* PROBLEM
Can you give everything from the start of the rows down to and including the line that contains "51 cent/min + lna/msa" as a JSON list of strings, with one string per line and blank lines left out?
◆ ◆ ◆
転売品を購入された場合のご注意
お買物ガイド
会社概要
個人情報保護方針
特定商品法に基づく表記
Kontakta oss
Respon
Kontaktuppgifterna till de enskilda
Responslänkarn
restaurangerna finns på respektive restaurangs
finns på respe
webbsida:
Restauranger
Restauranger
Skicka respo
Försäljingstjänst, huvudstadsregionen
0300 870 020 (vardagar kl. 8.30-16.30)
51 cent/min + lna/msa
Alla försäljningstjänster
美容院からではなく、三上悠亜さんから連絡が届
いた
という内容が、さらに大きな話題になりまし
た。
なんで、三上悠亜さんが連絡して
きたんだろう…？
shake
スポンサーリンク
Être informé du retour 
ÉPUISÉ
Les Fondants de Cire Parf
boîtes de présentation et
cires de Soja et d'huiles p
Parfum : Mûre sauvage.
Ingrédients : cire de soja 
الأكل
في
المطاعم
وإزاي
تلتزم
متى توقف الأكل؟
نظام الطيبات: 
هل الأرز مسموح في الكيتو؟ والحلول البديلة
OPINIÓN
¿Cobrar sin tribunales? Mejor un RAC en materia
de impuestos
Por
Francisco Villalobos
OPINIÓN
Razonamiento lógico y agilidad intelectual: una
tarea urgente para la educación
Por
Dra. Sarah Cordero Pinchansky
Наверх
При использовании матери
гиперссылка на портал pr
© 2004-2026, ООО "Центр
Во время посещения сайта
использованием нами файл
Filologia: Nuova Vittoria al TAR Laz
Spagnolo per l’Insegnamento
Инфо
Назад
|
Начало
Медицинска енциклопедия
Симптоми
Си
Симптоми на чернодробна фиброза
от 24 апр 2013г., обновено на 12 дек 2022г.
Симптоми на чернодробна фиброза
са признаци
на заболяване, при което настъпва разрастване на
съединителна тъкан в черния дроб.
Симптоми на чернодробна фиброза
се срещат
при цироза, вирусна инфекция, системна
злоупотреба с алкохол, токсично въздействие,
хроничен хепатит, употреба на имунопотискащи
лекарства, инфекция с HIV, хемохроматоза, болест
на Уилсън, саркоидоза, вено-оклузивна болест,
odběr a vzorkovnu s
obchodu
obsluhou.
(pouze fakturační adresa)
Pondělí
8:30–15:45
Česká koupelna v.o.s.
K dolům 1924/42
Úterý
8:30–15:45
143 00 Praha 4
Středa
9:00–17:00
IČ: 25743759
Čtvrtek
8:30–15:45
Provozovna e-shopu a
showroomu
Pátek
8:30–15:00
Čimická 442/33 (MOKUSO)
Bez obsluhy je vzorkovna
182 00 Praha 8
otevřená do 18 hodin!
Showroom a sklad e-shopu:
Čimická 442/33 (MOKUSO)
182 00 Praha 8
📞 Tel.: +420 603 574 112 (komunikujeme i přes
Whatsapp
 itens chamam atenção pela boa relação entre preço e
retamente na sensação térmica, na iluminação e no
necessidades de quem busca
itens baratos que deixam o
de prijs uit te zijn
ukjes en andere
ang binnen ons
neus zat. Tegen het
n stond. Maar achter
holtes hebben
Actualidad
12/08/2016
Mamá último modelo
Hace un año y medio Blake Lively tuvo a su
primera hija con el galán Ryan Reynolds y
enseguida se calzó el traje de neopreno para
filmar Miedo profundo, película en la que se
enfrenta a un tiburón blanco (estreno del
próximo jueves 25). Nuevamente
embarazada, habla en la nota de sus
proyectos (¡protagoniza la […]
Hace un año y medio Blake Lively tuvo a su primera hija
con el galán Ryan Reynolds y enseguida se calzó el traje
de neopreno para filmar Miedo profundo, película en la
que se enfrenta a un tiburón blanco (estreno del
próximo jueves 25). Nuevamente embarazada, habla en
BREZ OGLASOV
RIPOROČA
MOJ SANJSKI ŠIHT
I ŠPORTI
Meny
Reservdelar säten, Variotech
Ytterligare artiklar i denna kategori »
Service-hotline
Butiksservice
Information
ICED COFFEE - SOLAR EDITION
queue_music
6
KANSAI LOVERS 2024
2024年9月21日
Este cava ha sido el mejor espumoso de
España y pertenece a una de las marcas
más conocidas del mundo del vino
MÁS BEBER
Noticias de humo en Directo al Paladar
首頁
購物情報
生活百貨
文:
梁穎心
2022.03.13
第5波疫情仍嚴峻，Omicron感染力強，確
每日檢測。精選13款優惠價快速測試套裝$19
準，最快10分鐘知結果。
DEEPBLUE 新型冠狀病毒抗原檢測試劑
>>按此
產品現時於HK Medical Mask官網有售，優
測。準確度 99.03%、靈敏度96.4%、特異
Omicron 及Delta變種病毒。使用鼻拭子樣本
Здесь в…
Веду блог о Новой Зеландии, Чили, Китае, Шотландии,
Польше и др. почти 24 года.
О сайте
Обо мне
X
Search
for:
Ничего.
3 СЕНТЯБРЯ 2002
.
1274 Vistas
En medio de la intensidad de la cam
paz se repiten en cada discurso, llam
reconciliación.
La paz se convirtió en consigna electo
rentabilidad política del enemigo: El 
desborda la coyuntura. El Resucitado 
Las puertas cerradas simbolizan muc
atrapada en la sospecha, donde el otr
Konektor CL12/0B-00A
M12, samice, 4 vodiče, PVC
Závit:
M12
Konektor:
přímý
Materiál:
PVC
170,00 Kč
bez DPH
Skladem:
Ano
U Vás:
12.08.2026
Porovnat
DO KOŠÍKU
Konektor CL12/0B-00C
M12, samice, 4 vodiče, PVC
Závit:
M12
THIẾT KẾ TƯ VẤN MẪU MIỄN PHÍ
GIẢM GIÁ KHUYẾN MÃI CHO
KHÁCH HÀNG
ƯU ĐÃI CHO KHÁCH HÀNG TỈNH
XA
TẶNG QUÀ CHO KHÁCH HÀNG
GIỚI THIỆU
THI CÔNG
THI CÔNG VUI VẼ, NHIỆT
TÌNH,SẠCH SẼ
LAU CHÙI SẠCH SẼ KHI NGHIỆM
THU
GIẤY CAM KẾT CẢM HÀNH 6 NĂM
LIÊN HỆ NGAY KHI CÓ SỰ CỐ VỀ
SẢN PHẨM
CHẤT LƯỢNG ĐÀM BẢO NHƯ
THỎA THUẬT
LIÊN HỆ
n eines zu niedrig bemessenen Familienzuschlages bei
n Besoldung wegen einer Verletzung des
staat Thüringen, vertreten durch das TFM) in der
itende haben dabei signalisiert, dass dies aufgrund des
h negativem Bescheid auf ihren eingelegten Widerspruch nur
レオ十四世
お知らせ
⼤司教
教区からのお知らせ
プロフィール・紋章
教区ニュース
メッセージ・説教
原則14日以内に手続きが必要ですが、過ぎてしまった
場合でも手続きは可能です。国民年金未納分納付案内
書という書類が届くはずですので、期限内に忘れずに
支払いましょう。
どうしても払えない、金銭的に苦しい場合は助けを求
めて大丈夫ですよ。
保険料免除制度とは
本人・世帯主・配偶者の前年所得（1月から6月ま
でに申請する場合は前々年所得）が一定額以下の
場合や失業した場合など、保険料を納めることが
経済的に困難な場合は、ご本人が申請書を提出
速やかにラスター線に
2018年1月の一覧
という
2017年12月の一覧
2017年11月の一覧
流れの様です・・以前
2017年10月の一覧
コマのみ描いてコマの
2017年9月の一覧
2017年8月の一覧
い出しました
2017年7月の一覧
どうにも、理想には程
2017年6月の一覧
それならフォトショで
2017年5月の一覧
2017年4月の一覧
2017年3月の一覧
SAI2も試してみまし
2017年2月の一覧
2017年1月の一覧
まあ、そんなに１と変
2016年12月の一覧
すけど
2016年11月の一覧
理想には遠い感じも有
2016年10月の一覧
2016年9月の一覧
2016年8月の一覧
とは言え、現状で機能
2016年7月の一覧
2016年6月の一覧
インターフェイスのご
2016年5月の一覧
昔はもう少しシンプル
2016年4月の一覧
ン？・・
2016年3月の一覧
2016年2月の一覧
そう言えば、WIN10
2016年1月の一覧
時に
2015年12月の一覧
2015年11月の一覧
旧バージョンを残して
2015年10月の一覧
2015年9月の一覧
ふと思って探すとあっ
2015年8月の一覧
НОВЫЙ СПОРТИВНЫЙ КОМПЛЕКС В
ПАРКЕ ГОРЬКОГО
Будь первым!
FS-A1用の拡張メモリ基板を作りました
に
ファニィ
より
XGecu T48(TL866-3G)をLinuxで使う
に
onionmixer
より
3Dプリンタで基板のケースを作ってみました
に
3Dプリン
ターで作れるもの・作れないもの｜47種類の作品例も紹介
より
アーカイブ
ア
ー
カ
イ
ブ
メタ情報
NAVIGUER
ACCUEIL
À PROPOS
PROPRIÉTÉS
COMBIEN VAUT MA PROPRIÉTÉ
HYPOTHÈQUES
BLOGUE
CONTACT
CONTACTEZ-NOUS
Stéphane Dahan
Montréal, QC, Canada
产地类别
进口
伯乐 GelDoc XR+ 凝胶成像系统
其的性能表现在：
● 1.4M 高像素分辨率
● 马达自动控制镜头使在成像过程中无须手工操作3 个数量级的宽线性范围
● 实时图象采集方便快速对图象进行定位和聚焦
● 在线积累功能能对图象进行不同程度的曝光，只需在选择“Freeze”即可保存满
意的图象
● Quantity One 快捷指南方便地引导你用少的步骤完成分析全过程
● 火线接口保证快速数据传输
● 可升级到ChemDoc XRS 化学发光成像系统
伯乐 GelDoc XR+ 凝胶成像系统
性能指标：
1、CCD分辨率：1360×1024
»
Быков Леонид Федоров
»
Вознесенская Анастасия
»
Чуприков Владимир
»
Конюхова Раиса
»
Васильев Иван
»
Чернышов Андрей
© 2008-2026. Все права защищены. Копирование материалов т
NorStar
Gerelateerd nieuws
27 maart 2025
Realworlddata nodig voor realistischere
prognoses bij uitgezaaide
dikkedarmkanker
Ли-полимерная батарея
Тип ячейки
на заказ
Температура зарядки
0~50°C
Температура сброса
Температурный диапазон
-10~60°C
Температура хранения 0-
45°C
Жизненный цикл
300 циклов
◆ ◆ ◆
* YOUR RESPONSE
[
  "転売品を購入された場合のご注意",
  "お買物ガイド",
  "会社概要",
  "個人情報保護方針",
  "特定商品法に基づく表記",
  "Kontakta oss",
  "Respon",
  "Kontaktuppgifterna till de enskilda",
  "Responslänkarn",
  "restaurangerna finns på respektive restaurangs",
  "finns på respe",
  "webbsida:",
  "Restauranger",
  "Restauranger",
  "Skicka respo",
  "Försäljingstjänst, huvudstadsregionen",
  "0300 870 020 (vardagar kl. 8.30-16.30)",
  "51 cent/min + lna/msa"
]